● **DATA SUPPLIED**
+ + + + +

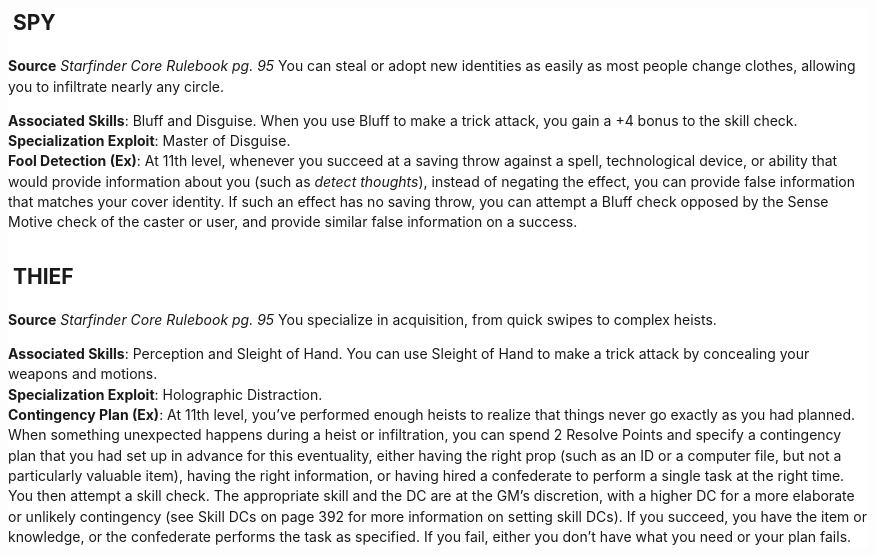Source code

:##  SPY

**Source** _Starfinder Core Rulebook pg. 95_
You can steal or adopt new identities as easily as most people change clothes, allowing you to infiltrate nearly any circle.  
  
**Associated Skills**: Bluff and Disguise. When you use Bluff to make a trick attack, you gain a +4 bonus to the skill check.  
**Specialization Exploit**: Master of Disguise.  
**Fool Detection (Ex)**: At 11th level, whenever you succeed at a saving throw against a spell, technological device, or ability that would provide information about you (such as _detect thoughts_), instead of negating the effect, you can provide false information that matches your cover identity. If such an effect has no saving throw, you can attempt a Bluff check opposed by the Sense Motive check of the caster or user, and provide similar false information on a success.

##  THIEF

**Source** _Starfinder Core Rulebook pg. 95_
You specialize in acquisition, from quick swipes to complex heists.  
  
**Associated Skills**: Perception and Sleight of Hand. You can use Sleight of Hand to make a trick attack by concealing your weapons and motions.  
**Specialization Exploit**: Holographic Distraction.  
**Contingency Plan (Ex)**: At 11th level, you’ve performed enough heists to realize that things never go exactly as you had planned. When something unexpected happens during a heist or infiltration, you can spend 2 Resolve Points and specify a contingency plan that you had set up in advance for this eventuality, either having the right prop (such as an ID or a computer file, but not a particularly valuable item), having the right information, or having hired a confederate to perform a single task at the right time. You then attempt a skill check. The appropriate skill and the DC are at the GM’s discretion, with a higher DC for a more elaborate or unlikely contingency (see Skill DCs on page 392 for more information on setting skill DCs). If you succeed, you have the item or knowledge, or the confederate performs the task as specified. If you fail, either you don’t have what you need or your plan fails.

+ + + + +

● **EXERCISE DIRECTIONS**
Exact copy, pictures excluded: repeat the lines from the top of the material through the line with "Master of Disguise.".

● **OUTPUT**
Source code

:##  SPY

**Source** _Starfinder Core Rulebook pg. 95_
You can steal or adopt new identities as easily as most people change clothes, allowing you to infiltrate nearly any circle.  
  
**Associated Skills**: Bluff and Disguise. When you use Bluff to make a trick attack, you gain a +4 bonus to the skill check.  
**Specialization Exploit**: Master of Disguise.  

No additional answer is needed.